If he denies the test they will assume paternity and he still need to pay! Also now that he's being a prick they will charge him £500+ for the test so it's a lose lose for him you have nothing to fear you claim starts from the day they make contact so it will be backdated xx
 
Was gonna say he would have to pay anyway. So he'll make himself look like an idiot paying maintenence anyway for a child that 'apparently' isn't his!

CSA will also deduct money from his wages if they have to.
 
He knows 100% LO is his. He's cutting off his nose to spite his face if he wants a DNA test. Him paying £500+ costs makes me smile. He's doing it to hurt me.

His next move will be, "well I'll see LO then" hoping I'll drop the CSA so he can slink away again.
My reply, "ok then, I never refused you access anyway".

*******.
 
I have a feeling this will be my situation in a few weeks so I'm so glad uv asked these questions! It makes me so angry men think it's on to behave in this manner!

Keep us updated xx
 
:hugs::hugs:

You're definitely better off without him xx
 
My ex denied paternity I consented to a test he refused so he was deemed to be father.
 
If he doesn't do the DNA test they will apply for a court order for him to do it. If baby is his then he pays all the fees back and if not then CSA cover the cost.

Let him play the stupid fool. You hold your head up because eventually you'll be laughing and he'll be sorry
 
They dont always get a court order as my ex refused they decided he was father by defaulting on the test.
 
One of my best friends (male) split up with his gf of 3 years they had a baby together and she made loads of allegations against him to get him arrested she'd cheated and immediately moved in with the guy she cheated with and had my friends baby call him daddy etc. and refused to let my friend see his son. He tried to take her to court but as he works they wouldn't help him and he couldn't afford the court costs and she told the courts the baby wasn't his and she took him to the CSA and he refused to pay as he already puts money in an account every week for him when he comes looking for his real dad and any money she ever got for the baby didn't get spent on him.
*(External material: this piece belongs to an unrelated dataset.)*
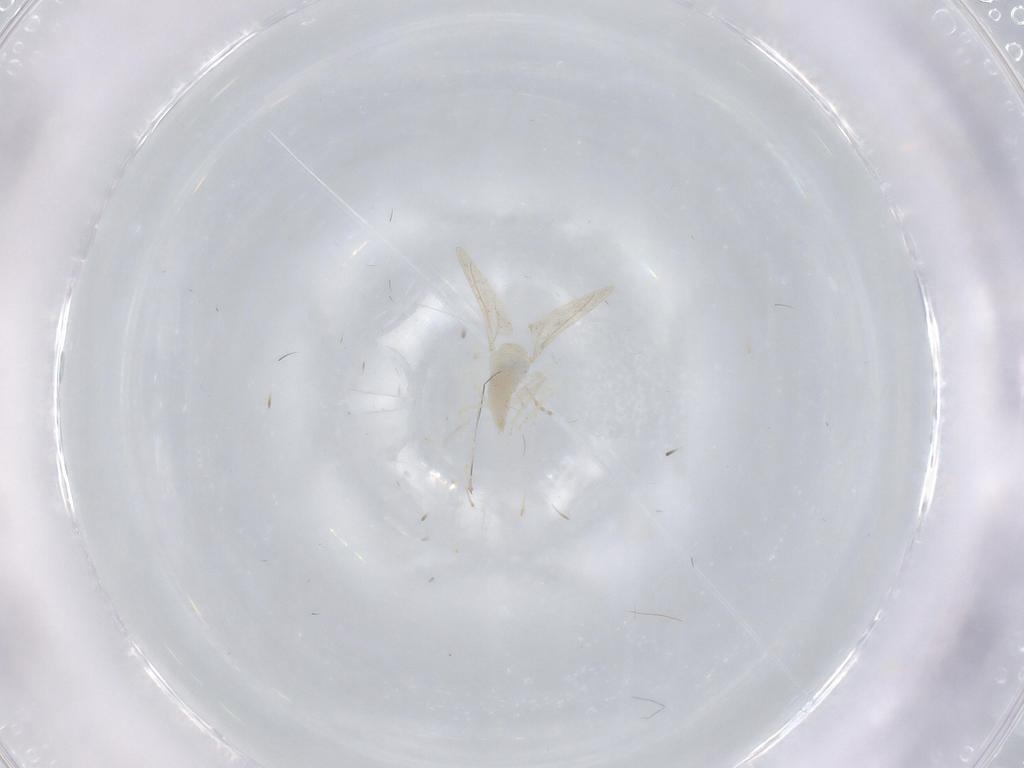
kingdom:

Anyway..He denied paternity and the CSA gave him a choice..Do a DNA test and pay for it..Or pay the maintainance for the child. He ignored the letter and they never took any further action and in all honesty the CSA are a waste of time.

I've never been through them myself but the people I know that have..Have had nothing but problems they don't attempt to track people down properly and if the father still doesn't pay when they're involved they do nothing about it :/ My friends dad hasn't paid for her or her siblings since she was 8..She's now 22 and they've never chased him down for it.